Our Take on The Autumn Budget

The Chancellor, Rachel Reeves, delivered Labour’s long-awaited Autumn Budget this afternoon. In recent months, speculation has been rife about significant changes to Stamp Duty Land Tax (SDLT) and even the possible abolition of Principal Private Residence Relief for Capital Gains Tax (CGT) when selling a main home. Unsurprisingly, this uncertainty has led to serious hesitation in the market, with many buyers and sellers delaying decisions until after the Budget. Conversely, some parties accelerated transactions to exchange and complete ahead of today’s announcement to avoid any potential changes.
In the end, it has proven to be speculation. Only two measures announced today are likely to have a direct impact on the property market:
1. ‘Mansion Tax’ (High-Value Council Tax Surcharge)
A new, additional charge is proposed for properties valued at £2 million or more. This tiered tax will sit alongside existing council tax, with homes valued above £5 million facing an annual charge of £7,500. The measure is not expected to come into effect until April 2028.
In the context of purchasing and maintaining a property at this level, the financial impact is relatively modest. However, it raises some important questions:
- How will all properties above £2 million be valued?

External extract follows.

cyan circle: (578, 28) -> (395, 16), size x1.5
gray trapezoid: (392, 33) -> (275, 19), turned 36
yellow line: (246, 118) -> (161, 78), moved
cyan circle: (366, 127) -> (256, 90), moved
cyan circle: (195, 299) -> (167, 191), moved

- If the government relies on recent sales data, we may start to see an interesting trend with properties marketed and sold for £1,999,000 rather than £2,000,000.
- Looking further ahead, might we start to see bands of buyer interest forming around key thresholds – for example, up to £2 million, £2.5 million, £3.5 million and above £5 million – where the higher annual charges begin to kick in?

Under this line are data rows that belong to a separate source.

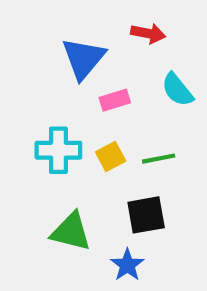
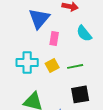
pink rectangle: (115, 100) -> (54, 38), turned -64
black square: (146, 215) -> (80, 94), moved

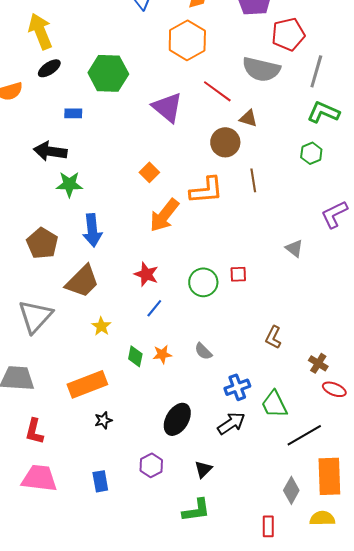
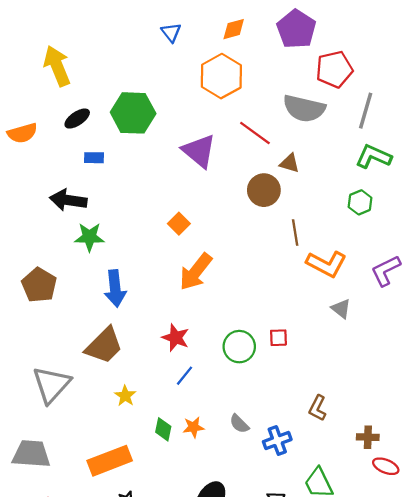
black ellipse: (49, 68) -> (77, 119), moved
orange L-shape: (206, 190) -> (326, 264), moved, turned 33
brown pentagon: (42, 243) -> (39, 285), moved
brown cross: (318, 363) -> (368, 437), turned -30
blue cross: (237, 387) -> (277, 441), moved

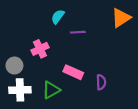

We are certainly going to be asked by sellers whether the mansion tax banding is going to affect the value and marketability of their houses.

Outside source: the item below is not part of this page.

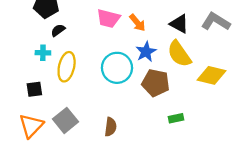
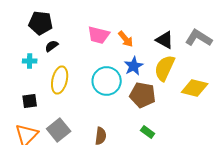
cyan cross: (43, 53) -> (30, 61), moved
yellow semicircle: (179, 54) -> (165, 68), turned 60
green rectangle: (176, 118) -> (148, 132), moved, turned 48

2. Increase to Income Tax on Property and Savings Income
The Chancellor has also announced a 2-percentage-point increase in both the basic and higher rates of tax on property and savings income from April 2027. While not dramatic, this change adds further pressure on landlords and property investors, who are already bracing for reforms proposed under the Renters’ Rights Act 2025. Landlords will face an extra 2% income tax on rental income, alongside the wider effects of the Renters’ Rights Act – not a very palatable combination for them. As a result, we may see more former rental properties coming onto the sales market.
Market Outlook
General reactions, in addition to the welcome end of speculation, appear to be more positive than negative for the housing market, largely because the outcome was not as severe as many had feared. There is disappointment that the Chancellor did nothing about stamp duty, but clear relief that there were no changes to CGT for Principal Private Residences.
Although today’s Budget may not be embraced by higher-rate taxpayers or owners of high-value homes, the measures announced are less severe than expected. This should help restore confidence and stability in the housing market. We expect activity to pick up through early December, leading to a more decisive and active marketplace as we move into the new year and on into Spring 2026.